Step 5: Add One Small Volunteer Ask
Do not wait for a perfect rollout before adding volunteer roles. A small role teaches families that Woggle is for follow-through, not just announcements.
Use specific jobs:
| Instead of | Write |
|---|---|
| Help needed | Check-in table, 6:15-6:45 p.m. |
| Snacks | Bring 24 nut-free snacks |
| Setup | Set up chairs before flags |
| Driver | Driver with 3 open seats |
For more on volunteer structure, see Scout Volunteer Signup Sheets: What Actually Works for Units.
Step 6: Send the Launch Announcement
The first Announcement should point families to one action. Do not introduce every Woggle feature at once.
Use this copy:
That last sentence matters. Families need to know what Woggle owns.

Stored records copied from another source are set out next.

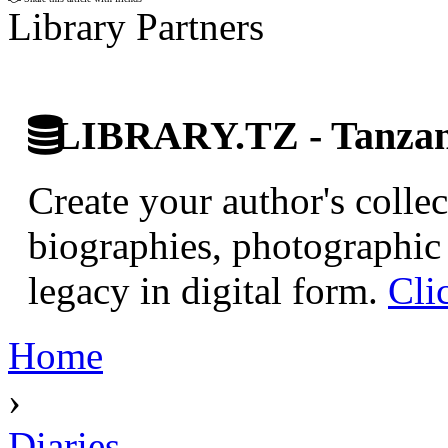
Library Partners
LIBRARY.TZ - Tanzani
Create your author's collec
biographies, photographic 
legacy in digital form.
Cli
Home
›
Diaries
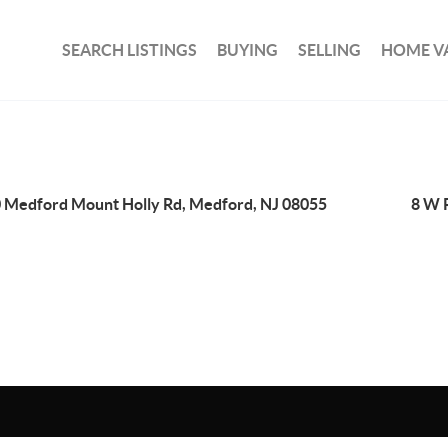
SEARCH LISTINGS
BUYING
SELLING
HOME V
 Medford Mount Holly Rd, Medford, NJ 08055
8 W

The 30-Minute Setup Checklist
Pick the Anchor
- Name the first Event you will use for adoption.
- Pick one setup owner.
- Confirm which leader will answer family questions.
- Decide what old channel will carry the launch reminder.
Create the Unit
- Use the public unit name families recognize.
- Add only the admins needed for setup.
- Confirm basic leader contact information.
Add Starter Groups
- Create one everyone Group.
- Add only the dens, patrols, committees, or leader Groups you need this month.
- Skip future-event Groups unless they have an immediate job.
Prepare Households and Invites
- Review the active family roster.
- Identify duplicate or unclear households.
- Decide who gets the first Invite.
- Keep a short list of families likely to need help.
Build the First Event
- Add date, time, location, and arrival notes.
- Set the RSVP deadline.
- Include the gear, cost, form, or food details families need.
- Add two or three volunteer roles.
Send the Launch Announcement
- Tell families the one action to take.
- Link directly to the Invite or Event.
- Explain which channel remains for quick questions.
- Ask leaders to point repeat questions back to the Event.
Check Your Setup
Before sending the Announcement, confirm:
- the Unit name is recognizable
- starter Groups are simple enough to explain
- the invite plan names who is getting the first Invite
- the Event has date, time, location, RSVP deadline, and family instructions
- volunteer roles are specific enough to claim
- the Announcement links families to Woggle instead of duplicating every detail
Common Day-One Mistakes
Avoid these traps:
- Do not build every possible Group before families join.
- Do not import stale roster data without a cleanup path.
- Do not launch with a generic “please download this app” message.
- Do not make every old channel a full duplicate source of truth.
- Do not start with a low-value test event families can ignore.
- Do not promise Woggle replaces Scoutbook or official Scouting systems.
If you use open join flows, make review ownership explicit. Someone should know who is approving requests and cleaning up mismatches.
Woggle is a coordination layer for Scout units. Scoutbook and other official systems still have their place for advancement, records, and workflows your council or unit expects. Woggle’s job is the practical operating layer around families, events, RSVPs, announcements, reminders, Groups, and volunteer follow-through.
For a broader tool-boundary guide, read What Belongs in Scoutbook, What Belongs in Chat, and What Belongs Somewhere Else.
Next Step
After the first Event closes, review what happened:
- Which families joined without help?
- Which households were confusing?
- Did leaders trust the RSVP count?
- Did volunteer roles get claimed earlier?
- Did parents ask fewer repeat questions?
- Did leaders link back to the Event instead of rewriting details?
Then improve one thing before the next Event. Add one Group, clean up a few Households, write a better event description, or invite the second parent in each Household.
Start with one useful Event, one clear Announcement, and one action families need to complete. The rest of the unit workflow can grow from there.